Someone has developed a robot stand-up comedian (h/t Marginal Revolution).

Katevas developed an algorithm for comic timing: tell a joke, wait two seconds to measure audio feedback from the crowd, and pause for laughter, holding for no more than five seconds. If the audience responds positively, encourage them; if not, RoboThespian might say “Hmm” or “Take your time.”

RoboThespian was also embedded with software called SHORE (Sophisticated High-speed Object Recognition Engine) to detect faces in the audience and identify their expressions. The program lets him know whether the crowd is enjoying themselves. If not, RoboThespian could look at them, point, and tell a joke at their expense. “If the whole show is bombing and everything is going terribly wrong,” Jackson said. “Should the robot change course, or should it just keep going like a dumb machine?”

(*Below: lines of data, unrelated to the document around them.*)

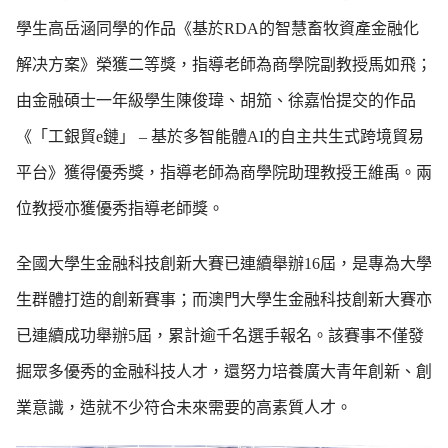
學生高岳涵同學的作品《基於RDA的智慧畜牧資產金融化
解决方案》榮獲二等獎，指導老師為商學院副教授馬如飛；
由金融碩士一年級學生陳俊瑋、胡笳、徐嘉怡提交的作品
《「工銀貿e鏈」 – 基於多智能體AI的自主共生式跨境貿易
平台》獲得優秀獎，指導老師為商學院助理教授王維禹。兩
位教授亦獲優秀指導老師獎。
全國大學生金融科技創新大賽已連續舉辦16屆，是專為大學
生群體打造的創新賽事；而澳門大學生金融科技創新大賽亦
已連續成功舉辦5屆，累計逾千名選手報名。該賽事不僅發
掘眾多優秀的金融科技人才，還努力培養廣大青年創新、創
業意識，造就不少符合未來需要的高素質人才。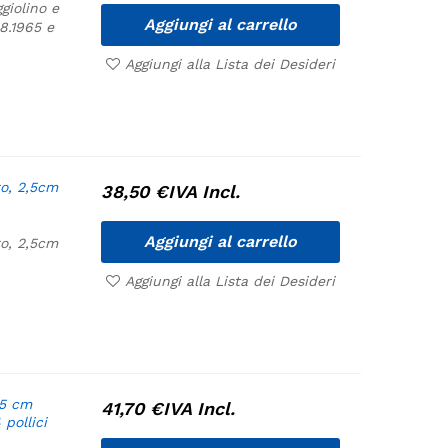
giolino e
Aggiungi al carrello
8.1965 e
Aggiungi alla Lista dei Desideri
o, 2,5cm
38,50
€
IVA Incl.
Aggiungi al carrello
o, 2,5cm
Aggiungi alla Lista dei Desideri
,5 cm
41,70
€
IVA Incl.
 pollici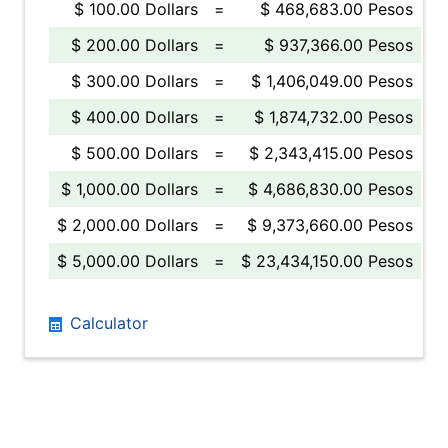
$ 100.00 Dollars
=
$ 468,683.00 Pesos
$ 200.00 Dollars
=
$ 937,366.00 Pesos
$ 300.00 Dollars
=
$ 1,406,049.00 Pesos
$ 400.00 Dollars
=
$ 1,874,732.00 Pesos
$ 500.00 Dollars
=
$ 2,343,415.00 Pesos
$ 1,000.00 Dollars
=
$ 4,686,830.00 Pesos
$ 2,000.00 Dollars
=
$ 9,373,660.00 Pesos
$ 5,000.00 Dollars
=
$ 23,434,150.00 Pesos
Calculator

Comedy is an art of precision. “The difference between an amateur and a professional is that it feels off the cuff, but it’s something I’ve worked very hard on,” the comedian Rob Delaney, the author of an eponymous new book, told me. “I have a narrative arc that I want to adhere to. Sure, I’ll make changes, but it’ll be eighty-per-cent similar.” He added, “I do a thing that a robot could do, which is: I listen to the room. That, I think, could be learned.”

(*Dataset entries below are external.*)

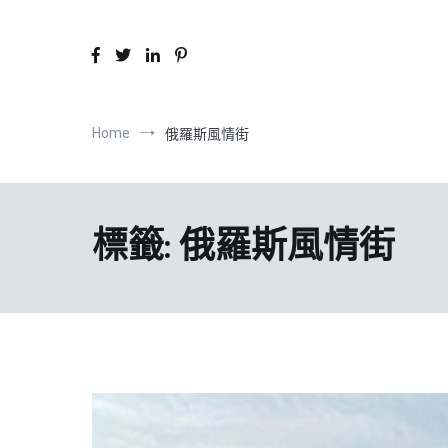
Home
俄羅斯風情街
標籤:
俄羅斯風情街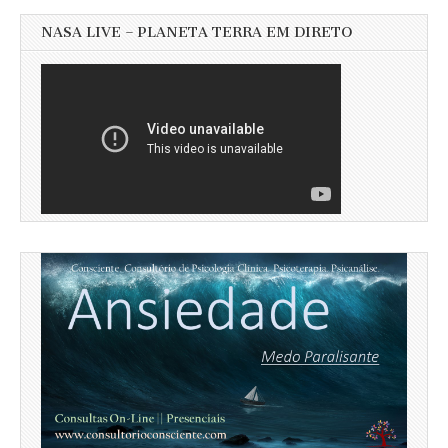
NASA LIVE – PLANETA TERRA EM DIRETO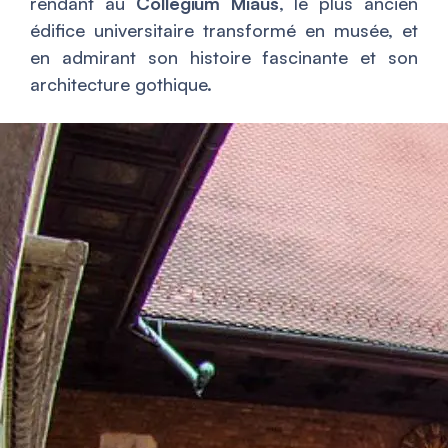
rendant au
Collegium Miaus
, le plus ancien
édifice universitaire transformé en musée, et
en admirant son histoire fascinante et son
architecture gothique.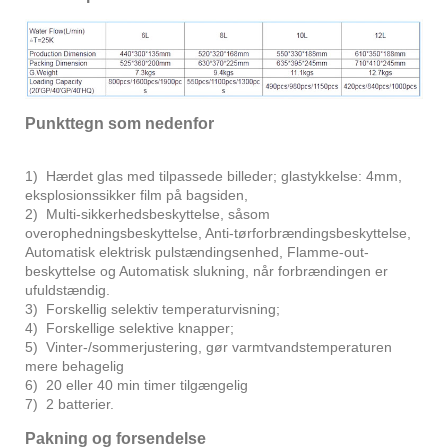
Punkttegn som nedenfor
1) Hærdet glas med tilpassede billeder; glastykkelse: 4mm,
eksplosionssikker film på bagsiden,
2) Multi-sikkerhedsbeskyttelse, såsom
overophedningsbeskyttelse, Anti-tørforbrændingsbeskyttelse,
Automatisk elektrisk pulstændingsenhed, Flamme-out-
beskyttelse og Automatisk slukning, når forbrændingen er
ufuldstændig.
3) Forskellig selektiv temperaturvisning;
4) Forskellige selektive knapper;
5) Vinter-/sommerjustering, gør varmtvandstemperaturen
mere behagelig
6) 20 eller 40 min timer tilgængelig
7) 2 batterier.
Pakning og forsendelse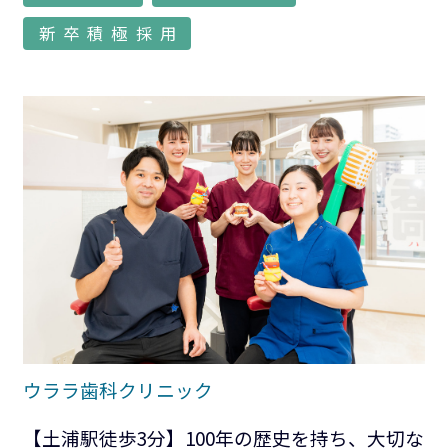
新卒積極採用
ウララ歯科クリニック
【土浦駅徒歩3分】100年の歴史を持ち、大切な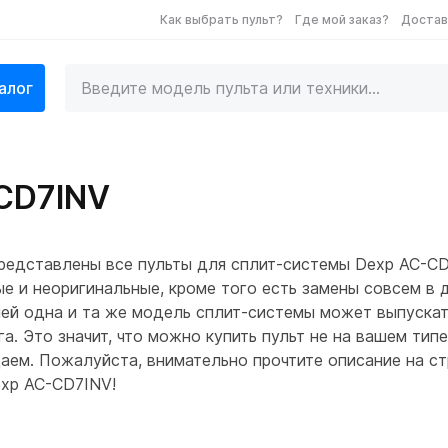
Как выбрать пульт?
Где мой заказ?
Достав
алог
-CD7INV
редставлены все пульты для сплит-системы Dexp AC-CD
е и неоригинальные, кроме того есть замены совсем в 
лей одна и та же модель сплит-системы может выпускат
а. Это значит, что можно купить пульт не на вашем типе
ем. Пожалуйста, внимательно прочтите описание на стр
exp AC-CD7INV!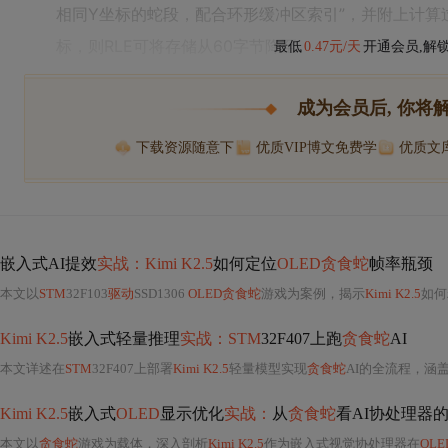
相同Y坐标的蛇段，配合环形缓冲区索引”，并附上计算
标，则RLE可将存储从60字节降至
最低
0.47元/天
开通会员,解
成为会员后, 你将
下载资源随意下
优质VIP博文免费学
优质文
嵌入式AI提效
实战：Kimi K2.5
如何定位
OLED贪食蛇
帧率瓶颈
本文以
STM
32F103
驱动
SSD1306
OLED贪食蛇
游戏为案例，揭示
Kimi K2.5
如何
Kimi K2.5
嵌入式轻量推理
实战：STM
32F407上跑
贪食蛇
AI
本文详述在
STM
32F407上部署
Kimi K2.5
轻量模型实现
贪食蛇
AI的全流程，涵盖
Kimi K2.5
嵌入式
OLED
显示优化
实战：
从
贪食蛇
看AI协处理器的
本文以
贪食蛇
游戏为载体，深入剖析
Kimi K2.5
作为嵌入式视觉协处理器在
OLE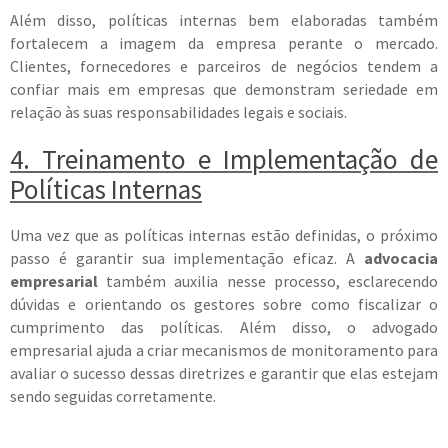
Além disso, políticas internas bem elaboradas também
fortalecem a imagem da empresa perante o mercado.
Clientes, fornecedores e parceiros de negócios tendem a
confiar mais em empresas que demonstram seriedade em
relação às suas responsabilidades legais e sociais.
4. Treinamento e Implementação de
Políticas Internas
Uma vez que as políticas internas estão definidas, o próximo
passo é garantir sua implementação eficaz. A
advocacia
empresarial
também auxilia nesse processo, esclarecendo
dúvidas e orientando os gestores sobre como fiscalizar o
cumprimento das políticas. Além disso, o advogado
empresarial ajuda a criar mecanismos de monitoramento para
avaliar o sucesso dessas diretrizes e garantir que elas estejam
sendo seguidas corretamente.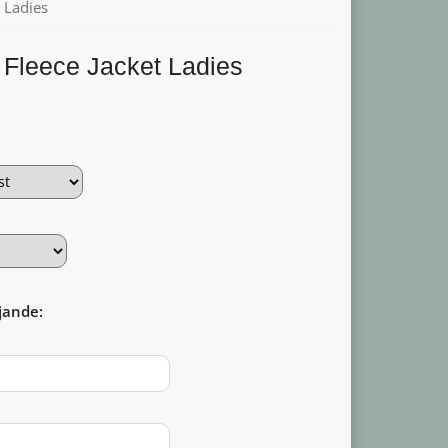
t Ladies
 Fleece Jacket Ladies
jande: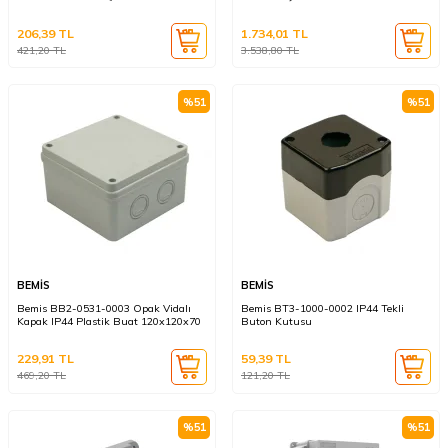
206,39
TL
1.734,01
TL
421,20
TL
3.538,80
TL
%
51
%
51
BEMİS
BEMİS
Bemis BB2-0531-0003 Opak Vidalı
Bemis BT3-1000-0002 IP44 Tekli
Kapak IP44 Plastik Buat 120x120x70
Buton Kutusu
229,91
TL
59,39
TL
469,20
TL
121,20
TL
%
51
%
51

Below is a YouTube video of RoboThespian performing live at a comedy club.

Okay, let's be honest (the robot shouldn't have any hard feelings, right?), Louis C.K. has less to worry about from RoboThespian than Gary Kasparov or Ken Jennings did from Big Blue and Watson.

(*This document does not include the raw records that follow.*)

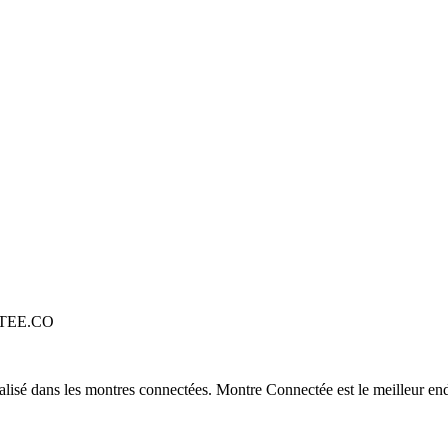
TEE.CO
alisé dans les montres connectées. Montre Connectée est le meilleur end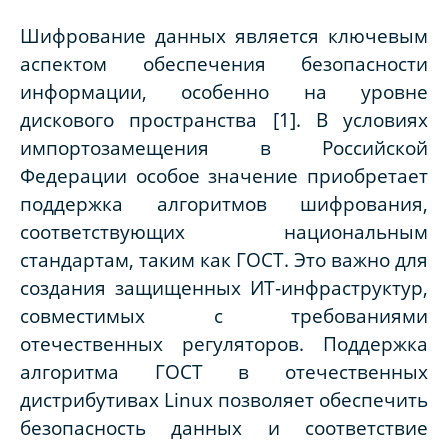
Шифрование данных является ключевым
аспектом обеспечения безопасности
информации, особенно на уровне
дискового пространства [1]. В условиях
импортозамещения в Российской
Федерации особое значение приобретает
поддержка алгоритмов шифрования,
соответствующих национальным
стандартам, таким как ГОСТ. Это важно для
создания защищенных ИТ-инфраструктур,
совместимых с требованиями
отечественных регуляторов. Поддержка
алгоритма ГОСТ в отечественных
дистрибутивах Linux позволяет обеспечить
безопасность данных и соответствие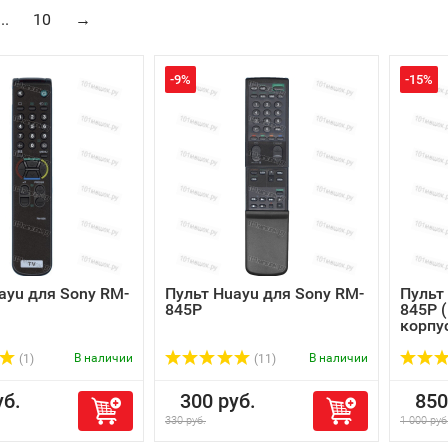
...
10
→
-9%
-15%
ayu для Sony RM-
Пульт Huayu для Sony RM-
Пульт
845P
845P 
корпу
В наличии
В наличии
(1)
(11)
б.
300 руб.
850 
330 руб.
1 000 руб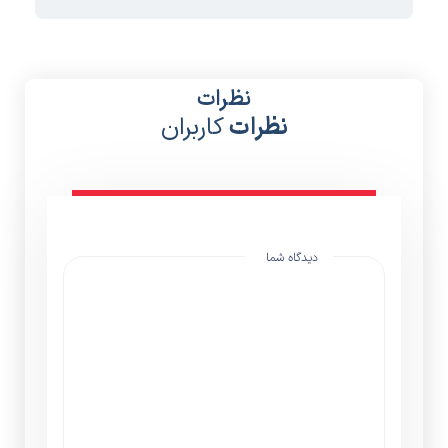
نظرات
نظرات
کاربران
دیدگاه شما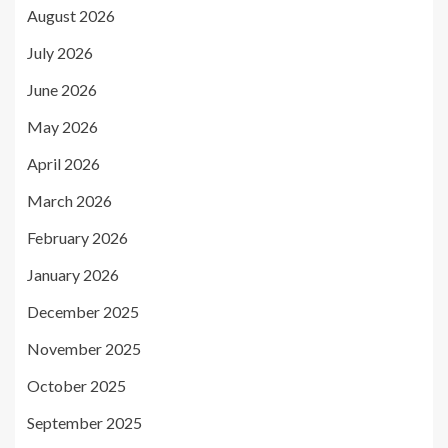
August 2026
July 2026
June 2026
May 2026
April 2026
March 2026
February 2026
January 2026
December 2025
November 2025
October 2025
September 2025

Still, how and why the robot falls short is fascinating and instructive as to both the art of comedy and what it means to be human. A couple observations:

  • The vulnerability of the comedian is often critical to a joke. Since a robot can't really empathize with human emotions, it's difficult for us to buy that the robot really understands the pain of human situations he might discuss in a joke.
  • I still felt uncomfortable for the robot when some of his jokes fell flat. Maybe I was projecting my empathy for the programmer onto the robot? Perhaps a robot comedian can only be successful if it can first establish a persona or believable personal history. Maybe that can be as simple as making light of how badly he had bombed early in his career?
  • As outlined above, a big hurdle for robots which also applies in comedy is the ability to read other humans. What if all the humans in the crowd were fitted with bio-sensors that fed data up to the robot in real-time?
  • It might be easier to build a credible cartoon or animated comedian than a robot comedian. The stiff movements of the robot, its severely limited facial expression, and its lack of vocal inflection seem to leave it best suited to deliver deadpan jokes. It would also be helpful if those deadpan jokes were either really intelligent or naive. A robot of average intelligence is not interesting. Maybe feed it from the joke library of Mitch Hedberg?

Scientists from Cognitive Science Research Group at Queen Mary University of London programmed a robot to perform stand-up comedy. RoboThespian is built by Engineered Arts and performed two gigs at the Barbican Centre. This short video was recorded live and captures some of jokes delivered by the robot.